No final de outubro passado, o STF começou a decidir sobre a possibilidade das pessoas maiores de 70 anos terem liberdade para escolher o regime de bens em seus casamentos e uniões estáveis.
A citada decisão gira em torno do artigo 1.641, inciso II, do Código Civil, que prevê como obrigatório o regime da separação total de bens para casamentos em que um dos noivos, ou ambos, tenha mais de 70 anos.
Tal regime também tem sido aplicado às uniões estáveis, muito embora o art. 1.725, também do Código Civil, inequivocamente estabeleça o regime da comunhão parcial àquelas que não disponham expressamente sobre regime de bens.

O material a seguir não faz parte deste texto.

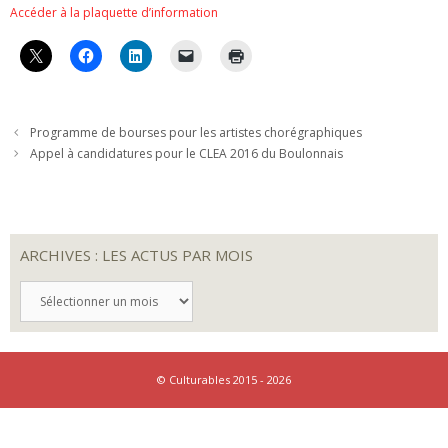
Accéder à la plaquette d’information
Programme de bourses pour les artistes chorégraphiques
Appel à candidatures pour le CLEA 2016 du Boulonnais
ARCHIVES : LES ACTUS PAR MOIS
ARCHIVES
:
LES
ACTUS
PAR
MOIS
© Culturables 2015 - 2026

A obrigatoriedade do regime obrigatório era de 60 anos até a edição da lei 12.344/10, que a aumentou para 70 anos em razão do aumento da expectativa de vida da população.
Finalmente a questão veio à baila, e em verdade já com demora.
A justificativa para a restrição está calcada numa visão paternalista das pessoas idosas, que as reputa quase como incapazes, inaptas para a tomada de decisões sobre seu patrimônio e facilmente sujeitas a golpes de natureza amorosa e sentimental – os chamados “golpes do baú”.
O que tal artigo determina é uma verdadeira interdição parcial ex lege (legal), o que não se pode admitir, especialmente no contexto pós edição do Estatuto do Idoso, que assentou a prioridade às pessoas idosas e não discriminação.
Se a pessoa maior de 70 anos pode vender, comprar, praticar negócios jurídicos de toda sorte – inclusive a título gratuito, como doação e comodato – e exercer livremente sua vontade sobre seu patrimônio, porque haveria de ser diferente quanto às decisões sobre o casamento e a união estável?
Há que se ter em mente, também, que embora possam ter reflexos no âmbito patrimonial, o casamento e a união estável são institutos eminentemente ligados aos direitos personalíssimos dos indivíduos de se autodeterminarem em seus relacionamentos e afetos da forma que melhor lhes convier. A restrição patrimonial, portanto, alcança um negócio cuja essência não é patrimonial, mas sim afetiva.
Ao privar os septuagenários de livremente decidirem sobre as consequências patrimoniais de suas uniões ou matrimônios, presume-se também que qualquer matrimônio ou união estável que se inicie a partir desta idade seja, em verdade, uma tentativa do outro envolvido de amealhar patrimônio mais adiante, através de um divórcio ou por herança.
Trata-se de uma presunção odiosa, por assentar que o maior de 70 anos não está apto a repudiar uma união interesseira, e também porque ignora que como qualquer outra pessoa, ao maior de 70 anos não deveria ser vedado, se assim o desejar, contrair uma união que sabe ter por objetivo um benefício financeiro.
A situação deixa também de dar guarida a casais em que ambos são septuagenários ou em que um deles o é e o outro é apenas um pouco mais jovem.
E mais: se a lei supõe que os matrimônios envolvendo maiores de 70 anos decorrem de interesse financeiro, deveria em verdade proibir os matrimônios, e não disciplinar as consequências patrimoniais da união, permitindo que a pessoa seja vítima de um golpe afetivo mas assegurando que seu patrimônio não seja afetado. A disposição expressa, portanto, uma visão extremamente patrimonialista, em detrimento do sujeito que ali se encontra e que a lei reputa vulnerável.
E assim a apreciação do assunto vem em boa hora e espera-se que, ao fim, o STF reconheça a inconstitucionalidade da restrição e assegure a todos, independentemente da idade, o direito de casar ou de unir-se conforme desejarem e com as consequências patrimoniais que entenderem melhores para si.